▸ **The task**
Rewrite every line of the entries below, substituting "Location" for each occurrence of "Venue" and leaving all other text unchanged.

Collection entries
————————
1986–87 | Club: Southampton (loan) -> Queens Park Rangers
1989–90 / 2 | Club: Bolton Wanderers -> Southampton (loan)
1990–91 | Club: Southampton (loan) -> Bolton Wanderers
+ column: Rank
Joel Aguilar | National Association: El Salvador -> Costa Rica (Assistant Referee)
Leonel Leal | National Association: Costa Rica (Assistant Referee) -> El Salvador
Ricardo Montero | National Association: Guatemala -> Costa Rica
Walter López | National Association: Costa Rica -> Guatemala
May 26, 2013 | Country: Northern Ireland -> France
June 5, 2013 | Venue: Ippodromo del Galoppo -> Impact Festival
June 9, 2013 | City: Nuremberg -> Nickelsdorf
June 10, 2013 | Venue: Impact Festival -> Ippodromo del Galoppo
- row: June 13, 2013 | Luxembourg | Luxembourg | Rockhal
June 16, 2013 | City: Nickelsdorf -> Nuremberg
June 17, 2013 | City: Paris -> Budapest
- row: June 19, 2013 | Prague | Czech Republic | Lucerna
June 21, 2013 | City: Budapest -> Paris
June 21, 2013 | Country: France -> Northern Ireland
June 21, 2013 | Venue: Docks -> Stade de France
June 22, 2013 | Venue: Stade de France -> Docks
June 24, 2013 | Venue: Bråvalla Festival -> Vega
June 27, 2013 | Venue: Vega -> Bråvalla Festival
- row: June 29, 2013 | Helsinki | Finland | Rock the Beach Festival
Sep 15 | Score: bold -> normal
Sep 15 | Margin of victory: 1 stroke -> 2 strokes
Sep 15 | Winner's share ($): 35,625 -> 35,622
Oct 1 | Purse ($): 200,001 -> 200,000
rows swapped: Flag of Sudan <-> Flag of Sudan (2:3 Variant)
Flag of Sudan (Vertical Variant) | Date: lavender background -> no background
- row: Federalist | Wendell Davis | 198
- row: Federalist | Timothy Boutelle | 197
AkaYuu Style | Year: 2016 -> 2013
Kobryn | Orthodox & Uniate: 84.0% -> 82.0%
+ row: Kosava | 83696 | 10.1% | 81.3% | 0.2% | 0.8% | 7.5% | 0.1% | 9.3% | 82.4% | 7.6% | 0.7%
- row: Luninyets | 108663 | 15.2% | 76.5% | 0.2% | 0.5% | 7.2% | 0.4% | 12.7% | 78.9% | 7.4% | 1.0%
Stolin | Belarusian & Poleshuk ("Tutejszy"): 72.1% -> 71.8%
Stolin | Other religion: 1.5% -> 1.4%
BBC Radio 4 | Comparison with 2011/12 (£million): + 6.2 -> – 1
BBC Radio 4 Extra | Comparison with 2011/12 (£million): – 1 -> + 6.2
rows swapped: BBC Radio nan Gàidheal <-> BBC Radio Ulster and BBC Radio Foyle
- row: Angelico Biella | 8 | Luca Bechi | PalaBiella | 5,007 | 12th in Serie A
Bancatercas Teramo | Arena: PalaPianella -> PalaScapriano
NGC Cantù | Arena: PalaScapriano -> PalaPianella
————————
▸ **Written solution**
1986–87 | Club: Southampton (loan) -> Queens Park Rangers
1989–90 / 2 | Club: Bolton Wanderers -> Southampton (loan)
1990–91 | Club: Southampton (loan) -> Bolton Wanderers
+ column: Rank
Joel Aguilar | National Association: El Salvador -> Costa Rica (Assistant Referee)
Leonel Leal | National Association: Costa Rica (Assistant Referee) -> El Salvador
Ricardo Montero | National Association: Guatemala -> Costa Rica
Walter López | National Association: Costa Rica -> Guatemala
May 26, 2013 | Country: Northern Ireland -> France
June 5, 2013 | Location: Ippodromo del Galoppo -> Impact Festival
June 9, 2013 | City: Nuremberg -> Nickelsdorf
June 10, 2013 | Location: Impact Festival -> Ippodromo del Galoppo
- row: June 13, 2013 | Luxembourg | Luxembourg | Rockhal
June 16, 2013 | City: Nickelsdorf -> Nuremberg
June 17, 2013 | City: Paris -> Budapest
- row: June 19, 2013 | Prague | Czech Republic | Lucerna
June 21, 2013 | City: Budapest -> Paris
June 21, 2013 | Country: France -> Northern Ireland
June 21, 2013 | Location: Docks -> Stade de France
June 22, 2013 | Location: Stade de France -> Docks
June 24, 2013 | Location: Bråvalla Festival -> Vega
June 27, 2013 | Location: Vega -> Bråvalla Festival
- row: June 29, 2013 | Helsinki | Finland | Rock the Beach Festival
Sep 15 | Score: bold -> normal
Sep 15 | Margin of victory: 1 stroke -> 2 strokes
Sep 15 | Winner's share ($): 35,625 -> 35,622
Oct 1 | Purse ($): 200,001 -> 200,000
rows swapped: Flag of Sudan <-> Flag of Sudan (2:3 Variant)
Flag of Sudan (Vertical Variant) | Date: lavender background -> no background
- row: Federalist | Wendell Davis | 198
- row: Federalist | Timothy Boutelle | 197
AkaYuu Style | Year: 2016 -> 2013
Kobryn | Orthodox & Uniate: 84.0% -> 82.0%
+ row: Kosava | 83696 | 10.1% | 81.3% | 0.2% | 0.8% | 7.5% | 0.1% | 9.3% | 82.4% | 7.6% | 0.7%
- row: Luninyets | 108663 | 15.2% | 76.5% | 0.2% | 0.5% | 7.2% | 0.4% | 12.7% | 78.9% | 7.4% | 1.0%
Stolin | Belarusian & Poleshuk ("Tutejszy"): 72.1% -> 71.8%
Stolin | Other religion: 1.5% -> 1.4%
BBC Radio 4 | Comparison with 2011/12 (£million): + 6.2 -> – 1
BBC Radio 4 Extra | Comparison with 2011/12 (£million): – 1 -> + 6.2
rows swapped: BBC Radio nan Gàidheal <-> BBC Radio Ulster and BBC Radio Foyle
- row: Angelico Biella | 8 | Luca Bechi | PalaBiella | 5,007 | 12th in Serie A
Bancatercas Teramo | Arena: PalaPianella -> PalaScapriano
NGC Cantù | Arena: PalaScapriano -> PalaPianella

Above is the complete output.